§ **What you have to do**: Filter the entries down to the lines containing "Подольске", and copy those lines.

§ **Study material**:
=-=-=-=-=
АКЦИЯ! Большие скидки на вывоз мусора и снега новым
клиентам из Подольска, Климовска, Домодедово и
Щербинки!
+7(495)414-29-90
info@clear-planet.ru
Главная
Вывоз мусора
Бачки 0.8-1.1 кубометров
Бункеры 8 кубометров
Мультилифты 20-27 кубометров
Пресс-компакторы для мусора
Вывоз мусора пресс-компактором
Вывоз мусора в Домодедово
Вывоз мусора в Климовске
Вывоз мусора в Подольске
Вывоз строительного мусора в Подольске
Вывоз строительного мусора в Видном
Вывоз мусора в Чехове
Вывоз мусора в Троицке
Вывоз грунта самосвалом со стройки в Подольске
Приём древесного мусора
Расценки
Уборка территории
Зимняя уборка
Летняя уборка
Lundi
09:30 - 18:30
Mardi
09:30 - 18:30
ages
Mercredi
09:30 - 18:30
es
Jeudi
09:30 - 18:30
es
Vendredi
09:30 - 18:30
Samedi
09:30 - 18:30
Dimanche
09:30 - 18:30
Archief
=-=-=-=-=
§ **Exercise answer**:
Вывоз мусора в Подольске
Вывоз строительного мусора в Подольске
Вывоз грунта самосвалом со стройки в Подольске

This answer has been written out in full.